_Selected excerpt_
+ + + +
In [1]:
!pip install torchvision



In [2]:
import torch
import torch.nn as nn
import torch.nn.functional as F
import torch.optim as optim
from torch import autograd
import numpy as np
from torch.utils.data import Dataset, DataLoader
from torchvision import datasets, transforms
from tqdm import tqdm

In [17]:
def find_accuracy(model, dataloader):
    model = model.eval()
    accuracy = 0
    sum = 0 
    for input, target in dataloader:
        output = model(input.to(device))
        sum += (output.argmax(dim=1).long() == target.to(device)).float().mean()
    accuracy = float(sum) / len(dataloader)
    return accuracy

class LinearLayer(nn.Module):
    def __init__(self, input_dim, output_dim, batch_norm=True):
        super(LinearLayer, self).__init__()
        self.batch_norm = batch_norm
        self.linear = nn.Linear(input_dim, output_dim)
        self.activation = nn.ReLU()
        self.batchNorm = None
        
        if self.batch_norm:
            self.batchNorm = nn.BatchNorm1d(output_dim)
            
    def forward(self, x):
        if self.batch_norm:
            return self.batchNorm(self.activation(self.linear(x)))
            
        return self.activation(self.linear(x))

class Flatten(nn.Module):
    def forward(self, x):
        return x.view(x.shape[0], -1)
    
class Model(nn.Module):
    def __init__(self, num_inputs, num_hidden, num_outputs):
        super(Model, self).__init__()
        self.f1 = Flatten()
        self.linearLayer1 = LinearLayer(num_inputs, num_hidden)
        self.linearLayer2 = LinearLayer(num_hidden, num_hidden)
        self.linearLayer3 = nn.Linear(num_hidden, num_outputs)
        
    def forward(self, x):
        return self.linearLayer3(self.linearLayer2(self.linearLayer1(self.f1(x))))

In [19]:

def ewc_loss(model, weight, estimated_fishers, estimated_means):
    losses = []
    for param_name, param in model.named_parameters():
        estimated_mean = estimated_means[param_name]
        estimated_fisher = estimated_fishers[param_name]
        losses.append((estimated_fisher * (param - estimated_mean) ** 2).sum())
    return (weight / 2) * sum(losses)
+ + + +
_Entries supplied_
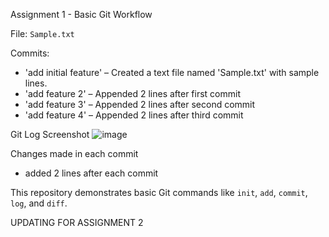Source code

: Assignment 1 - Basic Git Workflow

File: `Sample.txt`

Commits:
- 'add initial feature' – Created a text file named 'Sample.txt' with sample lines.
- 'add feature 2' – Appended 2 lines after first commit
- 'add feature 3' – Appended 2 lines after second commit
- 'add feature 4' – Appended 2 lines after third commit


Git Log Screenshot
![image](https://github.com/user-attachments/assets/88e2d20b-dc30-41db-8fcc-b58fefae9a43)


Changes made in each commit
- added 2 lines after each commit


This repository demonstrates basic Git commands like `init`, `add`, `commit`, `log`, and `diff`.


UPDATING FOR ASSIGNMENT 2
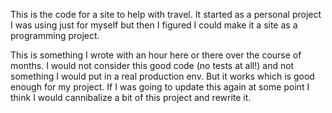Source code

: This is the code for a site to help with travel.
It started as a personal project I was using just for myself but then I figured I could make it a site as a programming project.

This is something I wrote with an hour here or there over the course of months. I would not consider this good code (no tests at all!) and not something I would put in a real production env.
But it works which is good enough for my project. If I was going to update this again at some point I think I would cannibalize a bit of this project and rewrite it.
+ + + +
_Exercise directions_
Return everything in the notebook from "self.batchNorm = None" down to "return self.activation(self.linear(x))", copied word for word. The data is separate from the notebook.

_Your solution_
self.batchNorm = None
        
        if self.batch_norm:
            self.batchNorm = nn.BatchNorm1d(output_dim)
            
    def forward(self, x):
        if self.batch_norm:
            return self.batchNorm(self.activation(self.linear(x)))
            
        return self.activation(self.linear(x))